11 Eylül Saldırısı sonrası dünyayı saran ABD-NATO komutasındaki küresel terör siyaseti insanlığın neredeyse %80’inden fazlasını derin bir yoksulluğa itmiş durumda. Yönü Avrupa ve ABD olmak üzere küresel bir göç dalgası her geçen gün daha da şiddetleniyor. Dünyanın yoksulları zenginliğe ulaşmaya çalışmıyorlar, açlık, savaş ve ölüm coğrafyasından kaçıyorlar. Belki de biraz da bu kaçış hali onların göçle geldikleri yerlere entegre olmaya çalışmalarını değil, tutunabildikleri tek kimlik değişkeni olan din ve etnik kimliklerini koruma çabasına neden oluyor. Göç edenlerin entegre olmaya çalışmamalarını belirleyen bir diğer etken ise kabaca “intikam hissi” olarak tanımlanabilir. “Batılı” olmaya çalışmıyorlar da sanki yoksulluklarının nedeni olarak gördükleri “batı” dan tazminatlarını istiyorlar gibi diyebiliriz.
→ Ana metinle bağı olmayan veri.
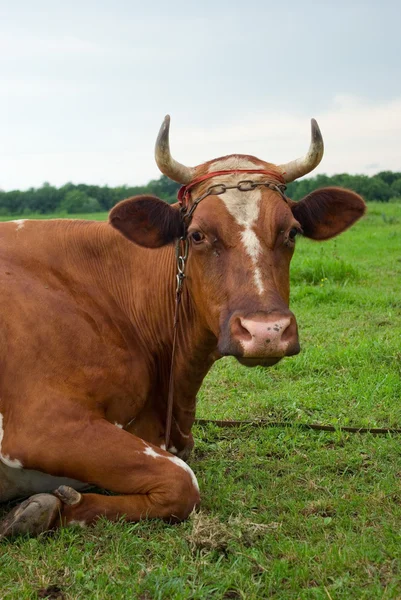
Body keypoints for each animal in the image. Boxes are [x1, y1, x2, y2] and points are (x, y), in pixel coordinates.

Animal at [0, 117, 364, 540]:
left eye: (291, 231)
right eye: (197, 234)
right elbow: (182, 483)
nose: (266, 332)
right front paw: (41, 510)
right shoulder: (40, 424)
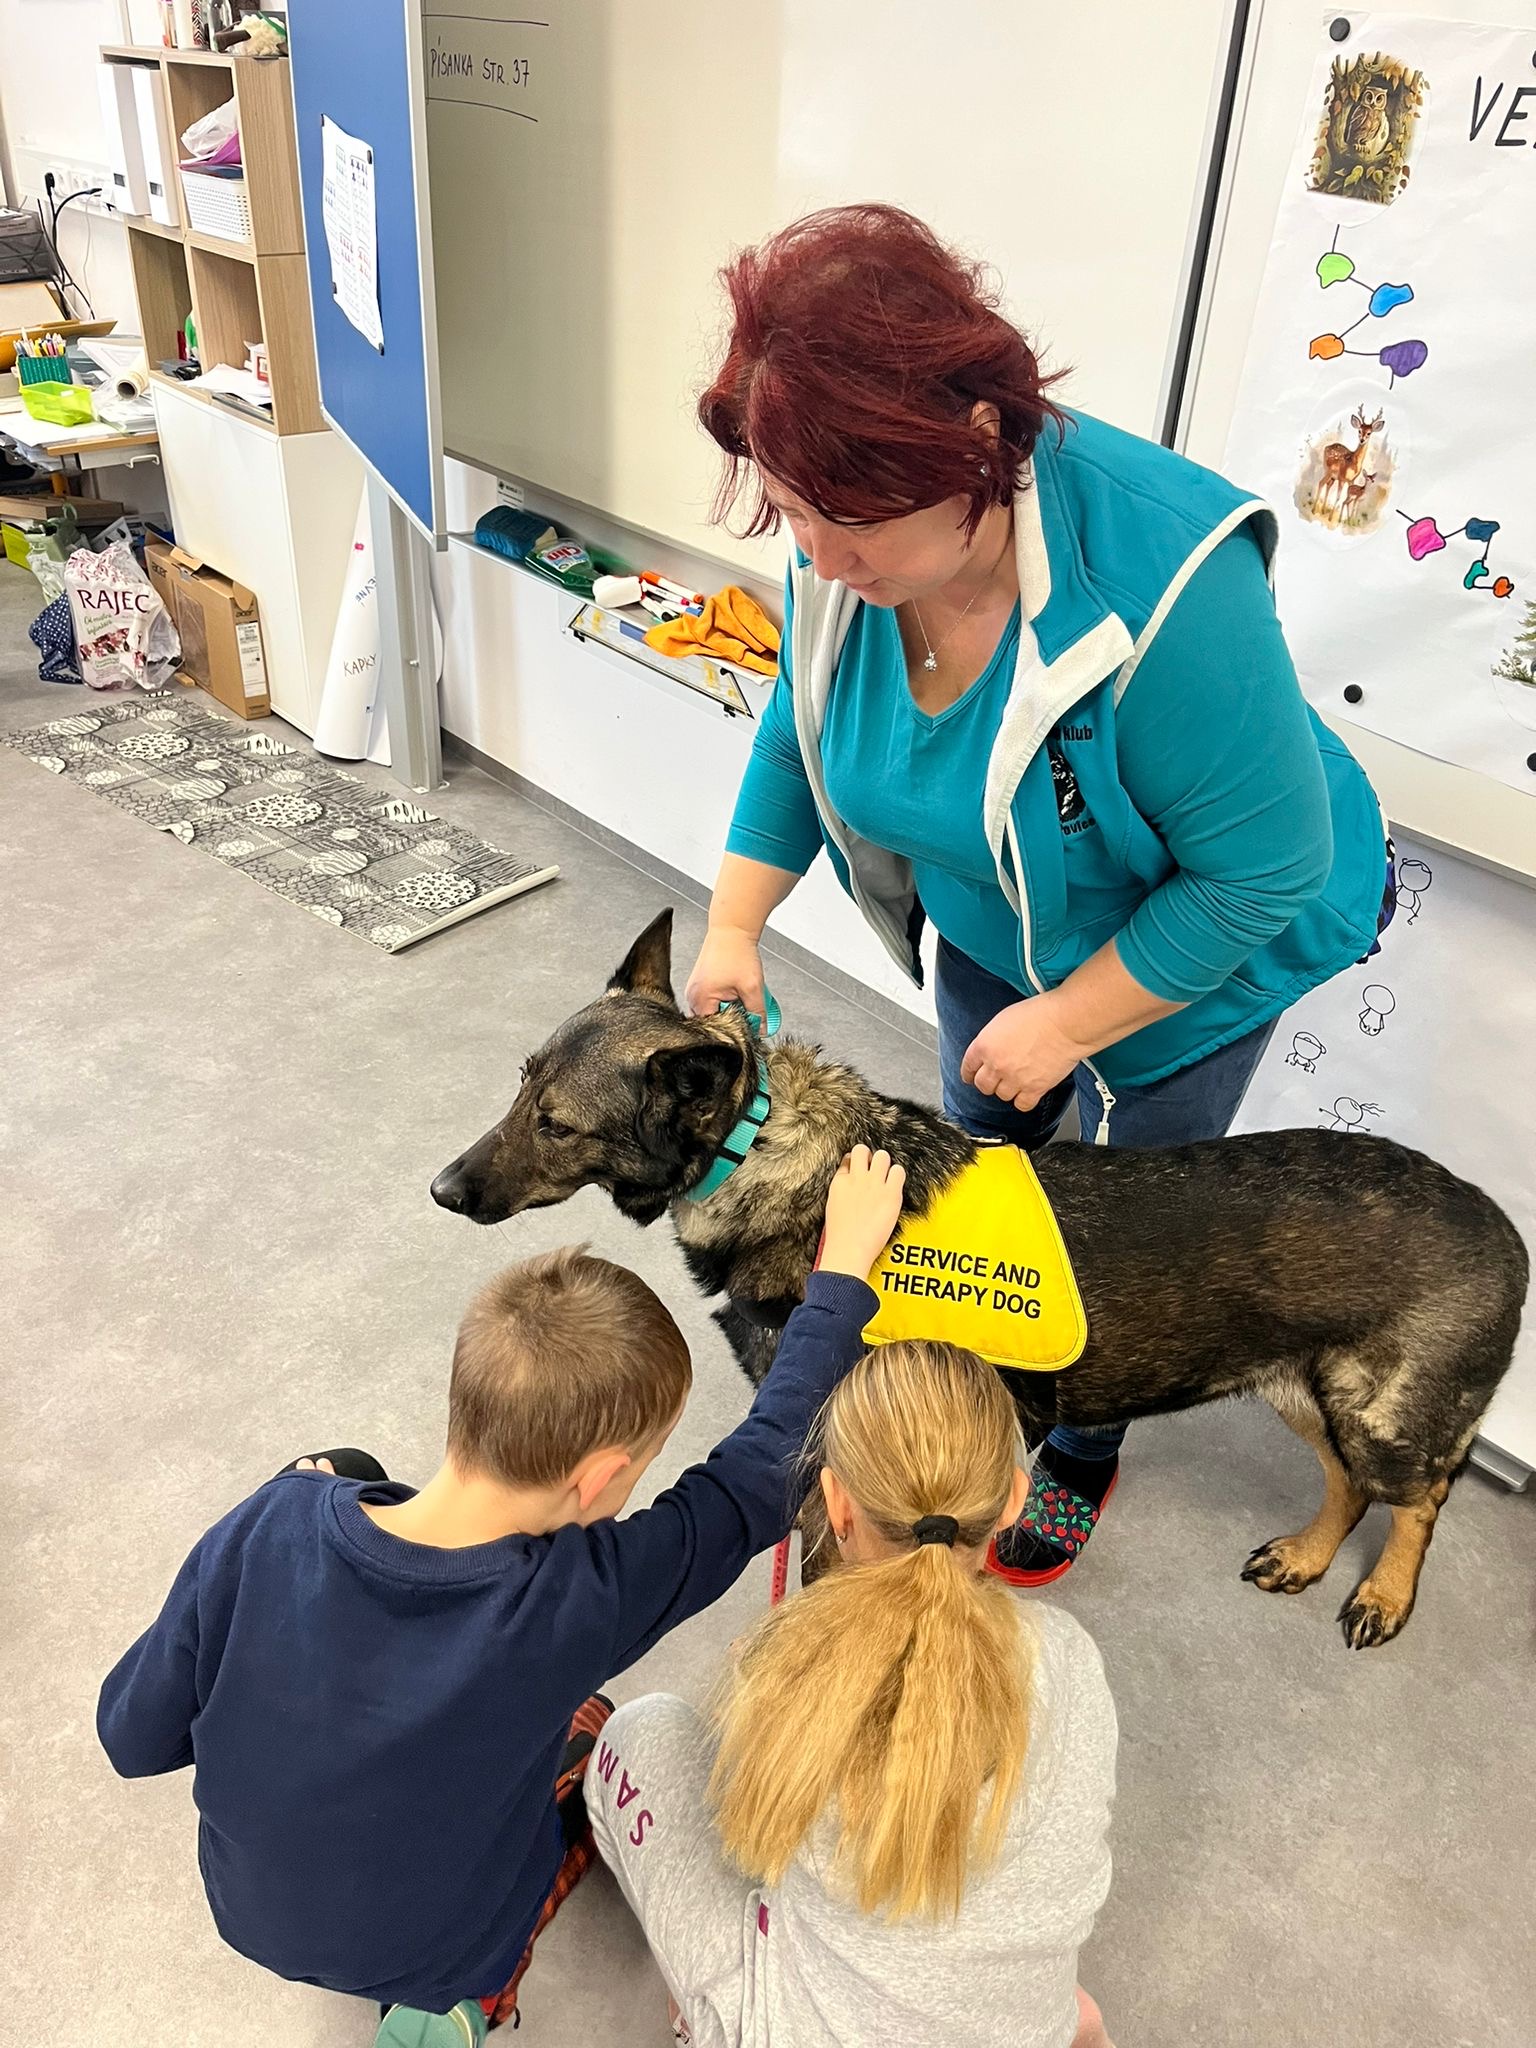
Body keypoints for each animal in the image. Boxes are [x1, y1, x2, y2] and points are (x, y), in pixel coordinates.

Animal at [432, 911, 1528, 1649]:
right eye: (521, 1085)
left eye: (556, 1124)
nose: (442, 1187)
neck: (761, 1146)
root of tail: (1506, 1226)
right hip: (1301, 1388)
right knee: (1349, 1481)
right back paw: (1307, 1553)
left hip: (1378, 1414)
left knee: (1419, 1495)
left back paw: (1383, 1593)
Göç edenlerin gittikleri yerde ilk karşılaştıkları ise yine kendileri gibi yoksullar. O yoksullar da din ve etnik/milli kimlik dışında “hiçbir varlıkları” kalmamış ya da bitmek üzere olanlar. Bu karşılaşmaların yoksulların yoksulları kırdığı bir ekmek savaşına dönmek üzere olduğu söylenebilir. Ne ki, bu çatışmayı çözebilecek ve yoksulları bir “sınıf” mücadelesine yönlendirebilecek tek güç, tek fikir olan sosyalistler ya hiç yoklar ya da çok ama çok zayıflar.

Bir işim olur ve çalışırsam barınabilecek, aile kurabilecek, çocuk yetiştirebilecek bir gelir elde edebilirim hissiyatı/ inancını taşıyan orta sınıf bile kalmamak üzere. Dünyanın yoksulları için gelecek her ne yaparsa yapsın üstesinden gelemeyeceği bir açlık mücadelesinden başka bir şey vaat edemiyor.

İnsanlığın çok büyük bir çoğunluğu için gelecek, radikal bir belirsizlikten hissinden öte bir duygu, umut ya da düşünce vaat edemiyor. Radikal belirsizlik hissinin kimlik ve bilinci nasıl etkileyebileceği önemli bir soru.